---------- DATASET CONTENT ----------

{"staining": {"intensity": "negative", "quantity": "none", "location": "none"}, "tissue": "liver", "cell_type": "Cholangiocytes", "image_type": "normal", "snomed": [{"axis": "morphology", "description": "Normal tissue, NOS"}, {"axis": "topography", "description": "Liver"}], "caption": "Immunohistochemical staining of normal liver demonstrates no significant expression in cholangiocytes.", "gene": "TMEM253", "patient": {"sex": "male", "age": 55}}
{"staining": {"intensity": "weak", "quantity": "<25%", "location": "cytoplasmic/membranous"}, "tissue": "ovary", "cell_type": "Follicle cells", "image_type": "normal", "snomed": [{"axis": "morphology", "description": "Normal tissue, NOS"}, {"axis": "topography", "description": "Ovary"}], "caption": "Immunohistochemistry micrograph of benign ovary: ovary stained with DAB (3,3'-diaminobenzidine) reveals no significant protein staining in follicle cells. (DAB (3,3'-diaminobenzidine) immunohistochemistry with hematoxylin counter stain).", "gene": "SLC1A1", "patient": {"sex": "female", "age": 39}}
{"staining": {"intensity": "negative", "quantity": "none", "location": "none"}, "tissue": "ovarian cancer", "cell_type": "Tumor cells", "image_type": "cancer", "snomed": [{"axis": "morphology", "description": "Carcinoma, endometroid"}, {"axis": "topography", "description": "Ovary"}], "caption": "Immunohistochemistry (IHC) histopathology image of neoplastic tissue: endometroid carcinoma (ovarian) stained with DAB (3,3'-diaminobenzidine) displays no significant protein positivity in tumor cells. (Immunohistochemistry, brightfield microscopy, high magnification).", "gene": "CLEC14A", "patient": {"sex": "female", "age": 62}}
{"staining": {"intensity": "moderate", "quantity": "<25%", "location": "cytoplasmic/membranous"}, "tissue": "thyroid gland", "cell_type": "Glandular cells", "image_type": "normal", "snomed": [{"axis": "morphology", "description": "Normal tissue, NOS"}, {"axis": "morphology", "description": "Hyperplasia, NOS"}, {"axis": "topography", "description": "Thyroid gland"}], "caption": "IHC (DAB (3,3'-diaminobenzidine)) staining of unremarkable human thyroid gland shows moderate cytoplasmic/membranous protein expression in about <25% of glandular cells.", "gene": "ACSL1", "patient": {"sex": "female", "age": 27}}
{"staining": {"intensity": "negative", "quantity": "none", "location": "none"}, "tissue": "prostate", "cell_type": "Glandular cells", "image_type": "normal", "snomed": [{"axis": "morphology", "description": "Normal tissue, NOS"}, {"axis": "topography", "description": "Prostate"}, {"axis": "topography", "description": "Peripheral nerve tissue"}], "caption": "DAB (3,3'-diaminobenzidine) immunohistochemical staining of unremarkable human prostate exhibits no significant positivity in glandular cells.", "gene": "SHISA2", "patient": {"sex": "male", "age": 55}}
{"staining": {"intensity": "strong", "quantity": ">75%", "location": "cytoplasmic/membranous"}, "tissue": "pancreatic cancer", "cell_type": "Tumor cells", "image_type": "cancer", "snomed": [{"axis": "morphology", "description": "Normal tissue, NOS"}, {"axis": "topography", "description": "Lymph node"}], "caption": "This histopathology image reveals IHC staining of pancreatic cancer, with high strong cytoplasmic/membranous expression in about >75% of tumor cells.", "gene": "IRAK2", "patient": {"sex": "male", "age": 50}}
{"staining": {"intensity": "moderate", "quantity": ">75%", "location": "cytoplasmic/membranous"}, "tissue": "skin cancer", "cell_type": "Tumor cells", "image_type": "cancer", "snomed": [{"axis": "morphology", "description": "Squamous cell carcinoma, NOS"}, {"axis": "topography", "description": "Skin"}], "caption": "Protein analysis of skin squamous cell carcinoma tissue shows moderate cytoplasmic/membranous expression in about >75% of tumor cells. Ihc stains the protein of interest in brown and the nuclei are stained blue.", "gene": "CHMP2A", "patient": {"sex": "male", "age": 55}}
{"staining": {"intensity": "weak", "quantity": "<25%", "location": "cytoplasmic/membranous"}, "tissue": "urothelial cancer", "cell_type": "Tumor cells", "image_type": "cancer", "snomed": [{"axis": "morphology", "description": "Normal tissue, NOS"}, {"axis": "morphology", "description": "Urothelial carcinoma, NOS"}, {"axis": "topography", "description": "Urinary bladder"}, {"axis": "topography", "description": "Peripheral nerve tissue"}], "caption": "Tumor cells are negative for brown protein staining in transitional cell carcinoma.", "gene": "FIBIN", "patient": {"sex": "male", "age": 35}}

----------

**TASK DIRECTIONS:** Output every entry exactly as it appears.

**RESPONSE TO THIS TASK:**
{"staining": {"intensity": "negative", "quantity": "none", "location": "none"}, "tissue": "liver", "cell_type": "Cholangiocytes", "image_type": "normal", "snomed": [{"axis": "morphology", "description": "Normal tissue, NOS"}, {"axis": "topography", "description": "Liver"}], "caption": "Immunohistochemical staining of normal liver demonstrates no significant expression in cholangiocytes.", "gene": "TMEM253", "patient": {"sex": "male", "age": 55}}
{"staining": {"intensity": "weak", "quantity": "<25%", "location": "cytoplasmic/membranous"}, "tissue": "ovary", "cell_type": "Follicle cells", "image_type": "normal", "snomed": [{"axis": "morphology", "description": "Normal tissue, NOS"}, {"axis": "topography", "description": "Ovary"}], "caption": "Immunohistochemistry micrograph of benign ovary: ovary stained with DAB (3,3'-diaminobenzidine) reveals no significant protein staining in follicle cells. (DAB (3,3'-diaminobenzidine) immunohistochemistry with hematoxylin counter stain).", "gene": "SLC1A1", "patient": {"sex": "female", "age": 39}}
{"staining": {"intensity": "negative", "quantity": "none", "location": "none"}, "tissue": "ovarian cancer", "cell_type": "Tumor cells", "image_type": "cancer", "snomed": [{"axis": "morphology", "description": "Carcinoma, endometroid"}, {"axis": "topography", "description": "Ovary"}], "caption": "Immunohistochemistry (IHC) histopathology image of neoplastic tissue: endometroid carcinoma (ovarian) stained with DAB (3,3'-diaminobenzidine) displays no significant protein positivity in tumor cells. (Immunohistochemistry, brightfield microscopy, high magnification).", "gene": "CLEC14A", "patient": {"sex": "female", "age": 62}}
{"staining": {"intensity": "moderate", "quantity": "<25%", "location": "cytoplasmic/membranous"}, "tissue": "thyroid gland", "cell_type": "Glandular cells", "image_type": "normal", "snomed": [{"axis": "morphology", "description": "Normal tissue, NOS"}, {"axis": "morphology", "description": "Hyperplasia, NOS"}, {"axis": "topography", "description": "Thyroid gland"}], "caption": "IHC (DAB (3,3'-diaminobenzidine)) staining of unremarkable human thyroid gland shows moderate cytoplasmic/membranous protein expression in about <25% of glandular cells.", "gene": "ACSL1", "patient": {"sex": "female", "age": 27}}
{"staining": {"intensity": "negative", "quantity": "none", "location": "none"}, "tissue": "prostate", "cell_type": "Glandular cells", "image_type": "normal", "snomed": [{"axis": "morphology", "description": "Normal tissue, NOS"}, {"axis": "topography", "description": "Prostate"}, {"axis": "topography", "description": "Peripheral nerve tissue"}], "caption": "DAB (3,3'-diaminobenzidine) immunohistochemical staining of unremarkable human prostate exhibits no significant positivity in glandular cells.", "gene": "SHISA2", "patient": {"sex": "male", "age": 55}}
{"staining": {"intensity": "strong", "quantity": ">75%", "location": "cytoplasmic/membranous"}, "tissue": "pancreatic cancer", "cell_type": "Tumor cells", "image_type": "cancer", "snomed": [{"axis": "morphology", "description": "Normal tissue, NOS"}, {"axis": "topography", "description": "Lymph node"}], "caption": "This histopathology image reveals IHC staining of pancreatic cancer, with high strong cytoplasmic/membranous expression in about >75% of tumor cells.", "gene": "IRAK2", "patient": {"sex": "male", "age": 50}}
{"staining": {"intensity": "moderate", "quantity": ">75%", "location": "cytoplasmic/membranous"}, "tissue": "skin cancer", "cell_type": "Tumor cells", "image_type": "cancer", "snomed": [{"axis": "morphology", "description": "Squamous cell carcinoma, NOS"}, {"axis": "topography", "description": "Skin"}], "caption": "Protein analysis of skin squamous cell carcinoma tissue shows moderate cytoplasmic/membranous expression in about >75% of tumor cells. Ihc stains the protein of interest in brown and the nuclei are stained blue.", "gene": "CHMP2A", "patient": {"sex": "male", "age": 55}}
{"staining": {"intensity": "weak", "quantity": "<25%", "location": "cytoplasmic/membranous"}, "tissue": "urothelial cancer", "cell_type": "Tumor cells", "image_type": "cancer", "snomed": [{"axis": "morphology", "description": "Normal tissue, NOS"}, {"axis": "morphology", "description": "Urothelial carcinoma, NOS"}, {"axis": "topography", "description": "Urinary bladder"}, {"axis": "topography", "description": "Peripheral nerve tissue"}], "caption": "Tumor cells are negative for brown protein staining in transitional cell carcinoma.", "gene": "FIBIN", "patient": {"sex": "male", "age": 35}}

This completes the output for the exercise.